A welcome review and change to the way sex education is taught in schools has been updated as of a ruling by Government, reached on 1 March 2017 in the UK. The revised programme will now incorporate modules on how modern relationships work. With the onslaught of online technology and the unprecedented impact that it’s had on everybody’s life, including children and young adults, it’s a long overdue revision that is being introduced in every school as compulsory.
Years of campaigning, both for and against, ended on the 1st March 2017 when the Secretary of State, Justine Greening, revealed the amendment to the Children and Social Work Bill. The last time the curriculum was revised was in 2000. In 2017 more of an emphasis will be placed on relationship education as well as the perils of looking at online porn and sexting.
Amongst many considerations Love Young People echo the concerns of what may be included and omitted from the programme. When it comes to the newly entitled Relationships and Sex Education curriculum, the ultimate task is to help young people feel more in control of their actions. To be more engaged with their emotions, more invested in their community, more aware of their value, and to be mindful of others and the impact misuse of sex and relations can have on themselves too.
Whilst this revision is welcomed in some quarters, there are some concerns from teachers, parents and faith groups that the resources won’t be sufficient enough to support a successful rollout.
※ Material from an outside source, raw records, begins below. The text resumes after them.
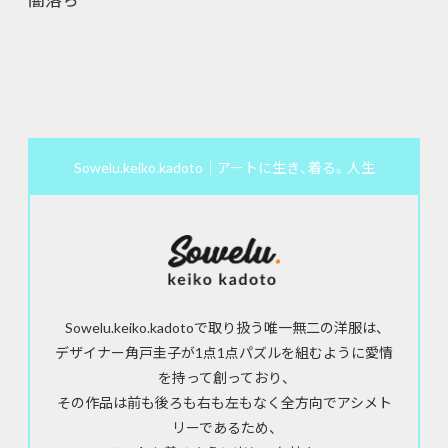
Sowelu.keiko.kadoto｜アートに生き、着る。人生
Sowelu.keiko.kadotoで取り扱う唯一無二の洋服は、
デザイナー角戸圭子が1点1点パズルを組むように愛情
を持って創っており、
その作品は前も後ろも右も左もなく全方向でアシメト
リーであるため、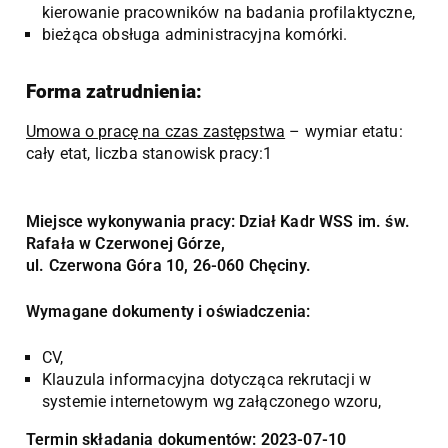
kierowanie pracowników na badania profilaktyczne,
bieżąca obsługa administracyjna komórki.
Forma zatrudnienia:
Umowa o pracę na czas zastępstwa
– wymiar etatu:
cały etat, liczba stanowisk pracy:1
Miejsce wykonywania pracy: Dział Kadr WSS im. św.
Rafała w Czerwonej Górze,
ul. Czerwona Góra 10, 26-060 Chęciny.
Wymagane dokumenty i oświadczenia:
CV,
Klauzula informacyjna dotycząca rekrutacji w
systemie internetowym wg załączonego wzoru,
Termin składania dokumentów: 2023-07-10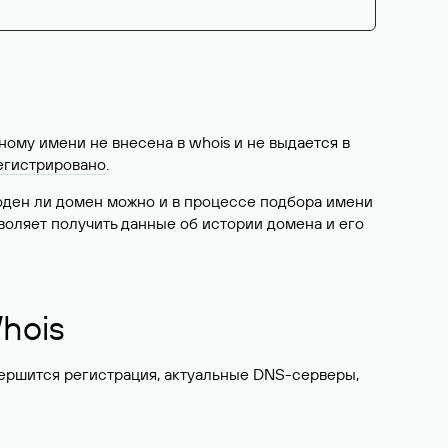
ому имени не внесена в whois и не выдается в
егистрировано
.
боден ли домен можно и в процессе подбора имени
воляет получить данные об истории домена и его
hois
вершится регистрация, актуальные DNS-серверы,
LYP says: At last the government has seen sense in paving the way for mandatory sex eduction and relationships teaching. We now have a few more hurdles to jump when it comes to what is taught to students. The sooner they get going with this, the better. LYP will definitely be interested to see what happens next and hopefully this will start to rebuild the long-term damage that online pornography has created with children and young adults with their relationships and sexuality.